Transitioning
February 3, 2023
–Employment data today with NFP expected 190k and Avg Earnings yoy at 4.4% (from 4.6 last). Jobless Claims were again low yesterday at 183k, but Challenger layoffs jumped. I’ve attached a chart and link from Chris Long, “Excluding 2020, we haven’t seen anything like this since Nov 2008 and January 2001.” At the cusp of a hard slowdown in the labor market?
–Post-close earnings reports by AAPL etc, put a lid on frothy price action during the day. A headline on ZH says it was the largest trading day for options of all time. Currently ESH down 34.50 at 4157.
–In the wake of the BOE meeting, Sonia March’23/March’24 spread plunged from -32.5 Wednesday to -61.5 yesterday! In the US Sofr March’23/’24 is -104, down 2 on the day (9518/9622).
–In the US, the ten year yield was little changed at 3.398%, but 2s fell 2 bps. Worth noting, as futures ‘transition’ into SOFR from ED, is that SFRH3/EDH3 spread has collapsed to a new low for the cycle at 13 bps. The transition adjustment is double that. Does that mean that rates on the futures curve are being artificially set 1/8% lower than they ‘should’ be? Probably not, but the compression in the only libor-based futures spreads that actually trade with a spread, March at 13 and June at 16.5, sort of enhance the ‘risk-on’ cocktail.

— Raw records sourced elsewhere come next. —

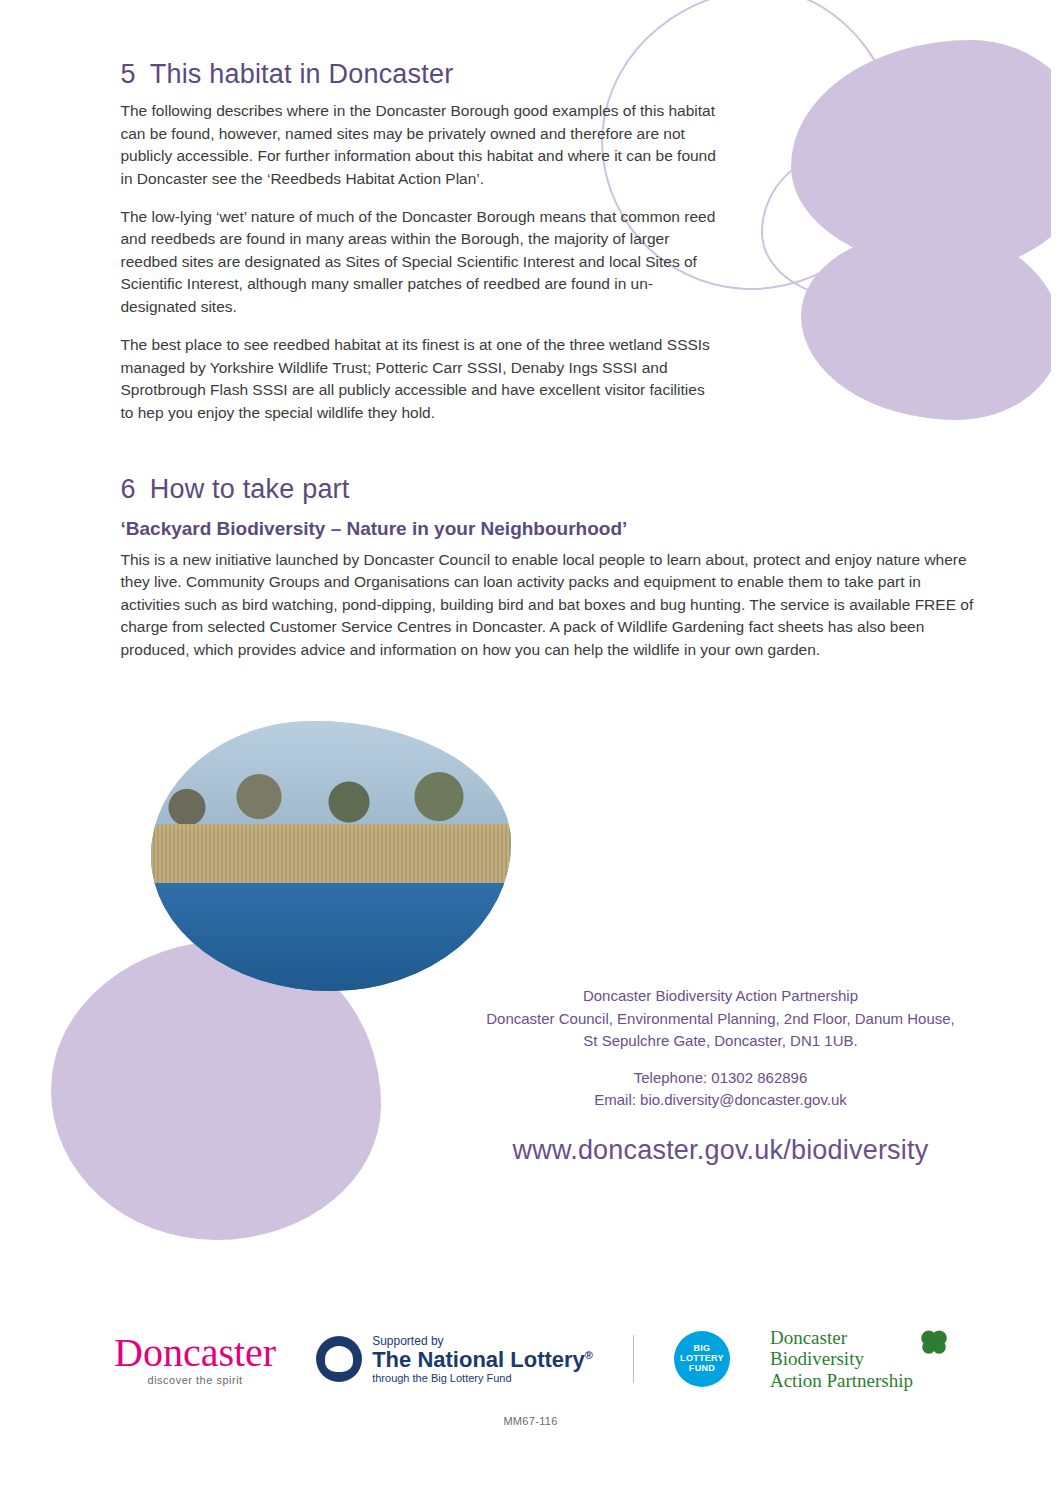5 This habitat in Doncaster
The following describes where in the Doncaster Borough good examples of this habitat can be found, however, named sites may be privately owned and therefore are not publicly accessible. For further information about this habitat and where it can be found in Doncaster see the ‘Reedbeds Habitat Action Plan’.
The low-lying ‘wet’ nature of much of the Doncaster Borough means that common reed and reedbeds are found in many areas within the Borough, the majority of larger reedbed sites are designated as Sites of Special Scientific Interest and local Sites of Scientific Interest, although many smaller patches of reedbed are found in un-designated sites.
The best place to see reedbed habitat at its finest is at one of the three wetland SSSIs managed by Yorkshire Wildlife Trust; Potteric Carr SSSI, Denaby Ings SSSI and Sprotbrough Flash SSSI are all publicly accessible and have excellent visitor facilities to hep you enjoy the special wildlife they hold.
6 How to take part
‘Backyard Biodiversity – Nature in your Neighbourhood’
This is a new initiative launched by Doncaster Council to enable local people to learn about, protect and enjoy nature where they live. Community Groups and Organisations can loan activity packs and equipment to enable them to take part in activities such as bird watching, pond-dipping, building bird and bat boxes and bug hunting. The service is available FREE of charge from selected Customer Service Centres in Doncaster. A pack of Wildlife Gardening fact sheets has also been produced, which provides advice and information on how you can help the wildlife in your own garden.
Doncaster Biodiversity Action Partnership
Doncaster Council, Environmental Planning, 2nd Floor, Danum House,
St Sepulchre Gate, Doncaster, DN1 1UB.
Telephone: 01302 862896
Email: bio.diversity@doncaster.gov.uk
www.doncaster.gov.uk/biodiversity
Doncaster discover the spirit
Supported by
The National Lottery®
through the Big Lottery Fund
BIG
LOTTERY
FUND
Doncaster
Biodiversity
Action Partnership
MM67-116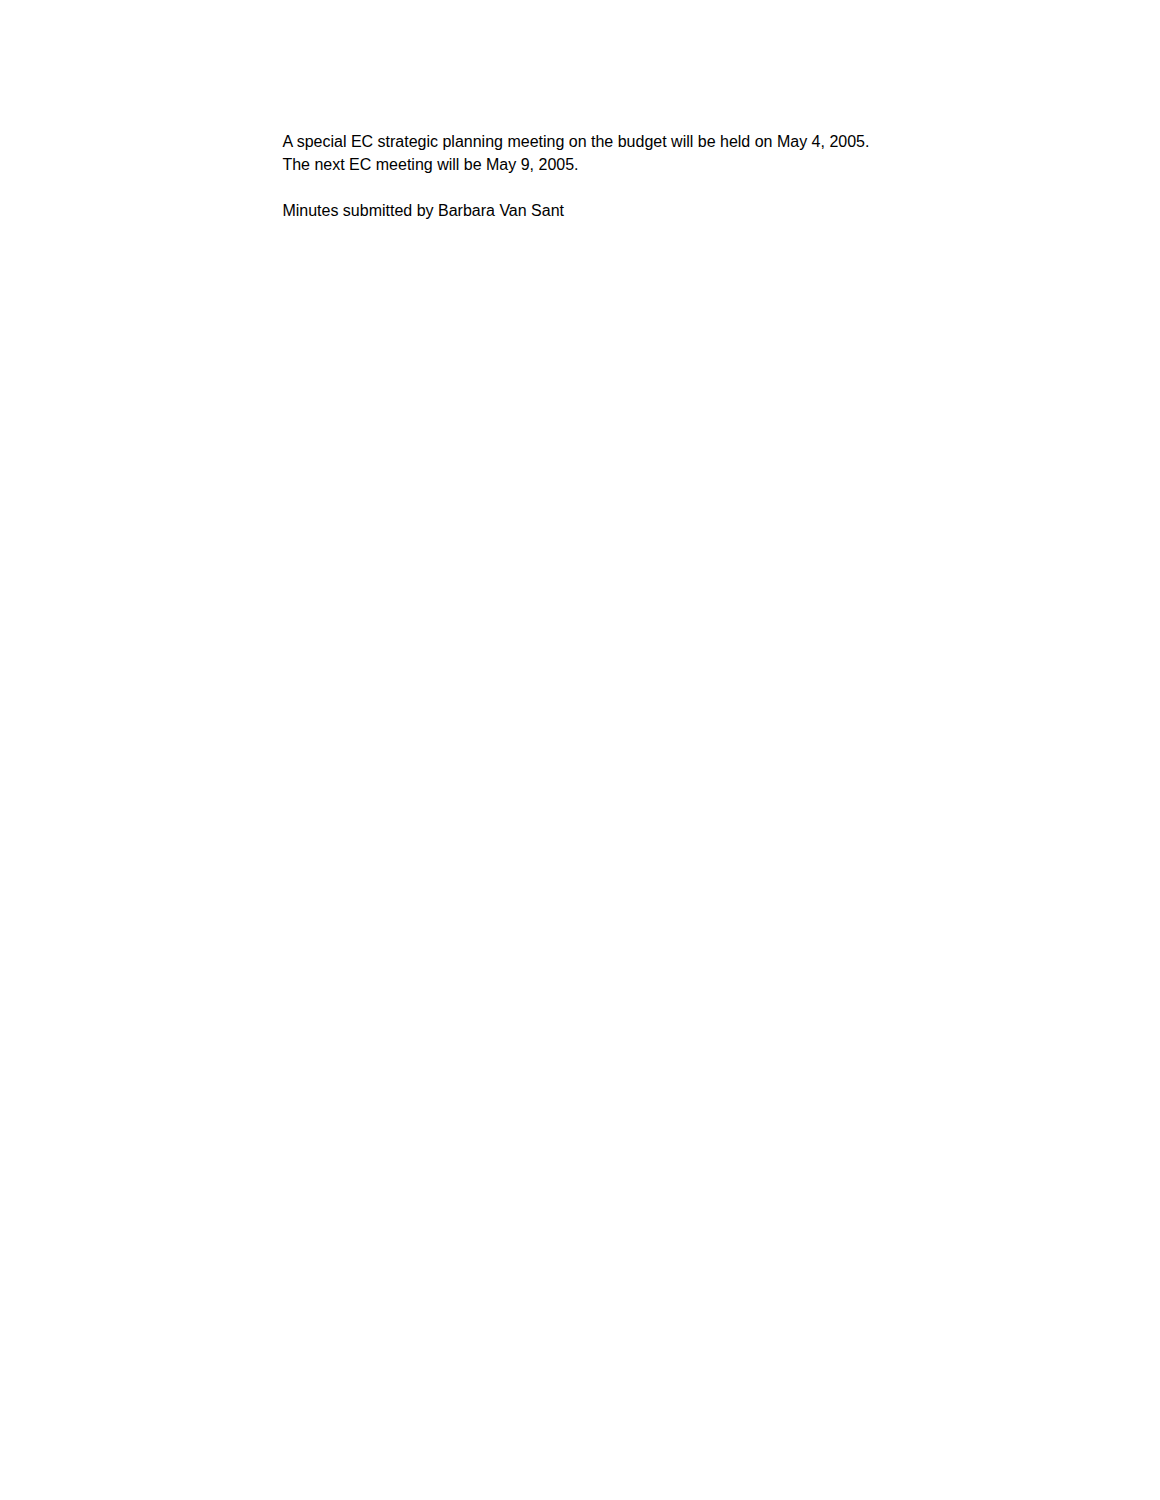A special EC strategic planning meeting on the budget will be held on May 4, 2005.
The next EC meeting will be May 9, 2005.
Minutes submitted by Barbara Van Sant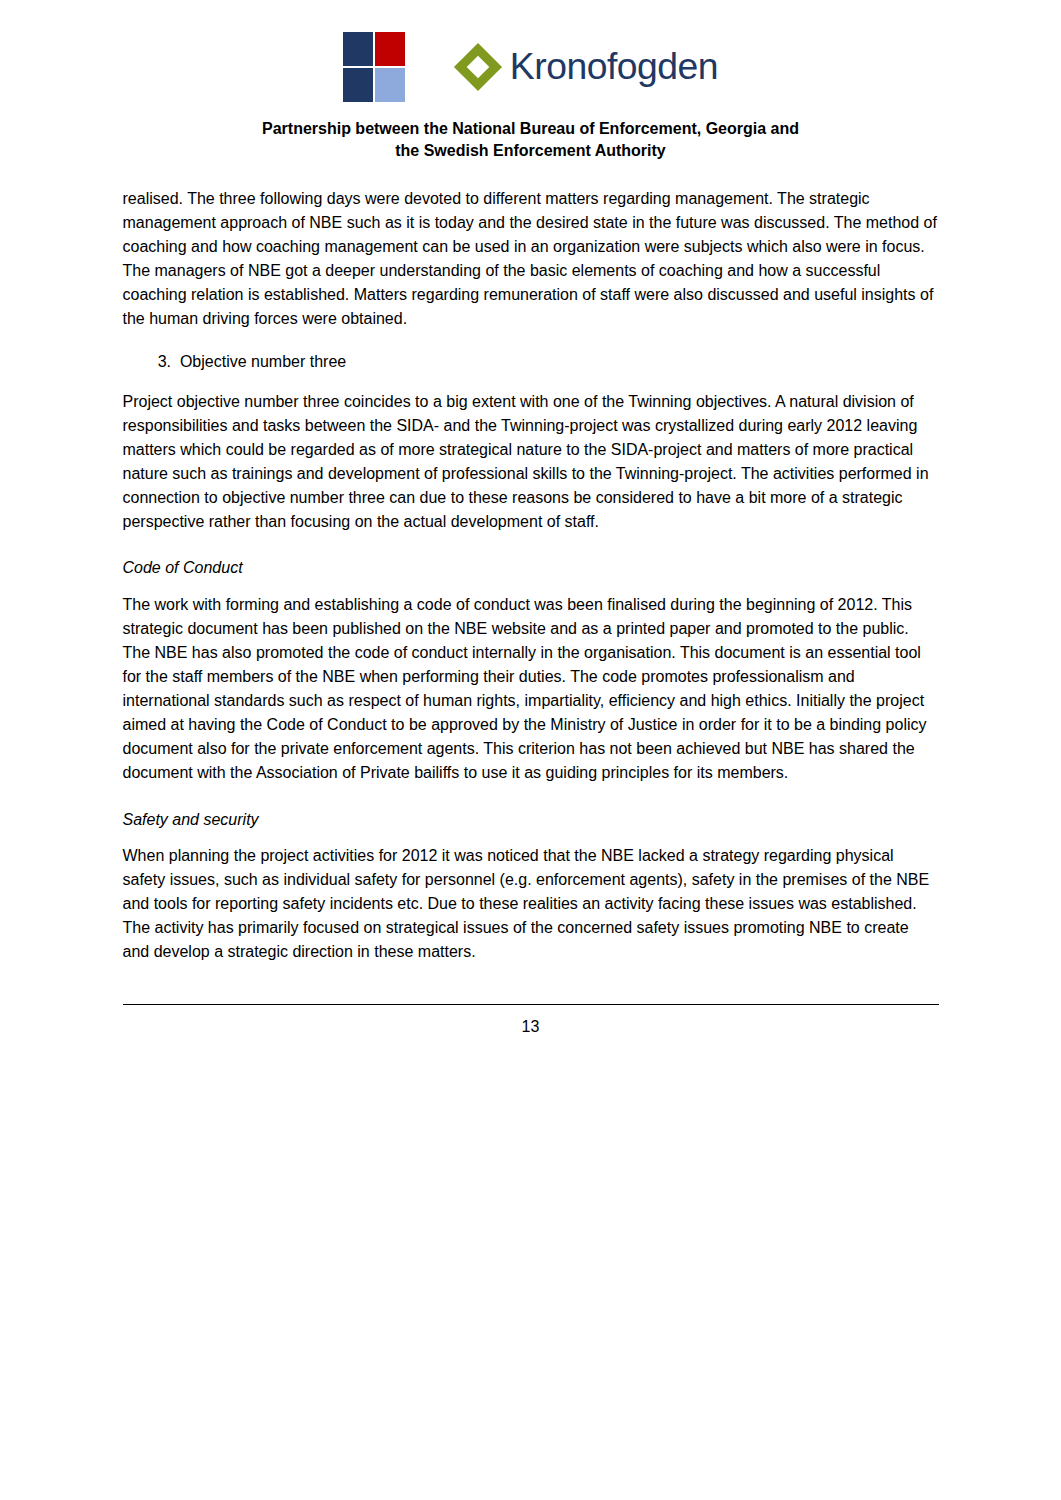Kronofogden
Partnership between the National Bureau of Enforcement, Georgia and
the Swedish Enforcement Authority
realised. The three following days were devoted to different matters regarding management. The strategic management approach of NBE such as it is today and the desired state in the future was discussed. The method of coaching and how coaching management can be used in an organization were subjects which also were in focus. The managers of NBE got a deeper understanding of the basic elements of coaching and how a successful coaching relation is established. Matters regarding remuneration of staff were also discussed and useful insights of the human driving forces were obtained.
3. Objective number three
Project objective number three coincides to a big extent with one of the Twinning objectives. A natural division of responsibilities and tasks between the SIDA- and the Twinning-project was crystallized during early 2012 leaving matters which could be regarded as of more strategical nature to the SIDA-project and matters of more practical nature such as trainings and development of professional skills to the Twinning-project. The activities performed in connection to objective number three can due to these reasons be considered to have a bit more of a strategic perspective rather than focusing on the actual development of staff.
Code of Conduct
The work with forming and establishing a code of conduct was been finalised during the beginning of 2012. This strategic document has been published on the NBE website and as a printed paper and promoted to the public. The NBE has also promoted the code of conduct internally in the organisation. This document is an essential tool for the staff members of the NBE when performing their duties. The code promotes professionalism and international standards such as respect of human rights, impartiality, efficiency and high ethics. Initially the project aimed at having the Code of Conduct to be approved by the Ministry of Justice in order for it to be a binding policy document also for the private enforcement agents. This criterion has not been achieved but NBE has shared the document with the Association of Private bailiffs to use it as guiding principles for its members.
Safety and security
When planning the project activities for 2012 it was noticed that the NBE lacked a strategy regarding physical safety issues, such as individual safety for personnel (e.g. enforcement agents), safety in the premises of the NBE and tools for reporting safety incidents etc. Due to these realities an activity facing these issues was established. The activity has primarily focused on strategical issues of the concerned safety issues promoting NBE to create and develop a strategic direction in these matters.
13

–SOFR straddles also continue to compress. Not that there’s much trade in the long greens, but those straddles were marked down by 3.5 to 5 bps. What DID trade was SFRZ3 9568.75^, which was sold (new) 25k, settling 66.75 ref 9570. Dec atm straddles have been sold heavily since December. There is a LOT of open interest in both calls and puts in SFRZ3, more than 2.5 million in both.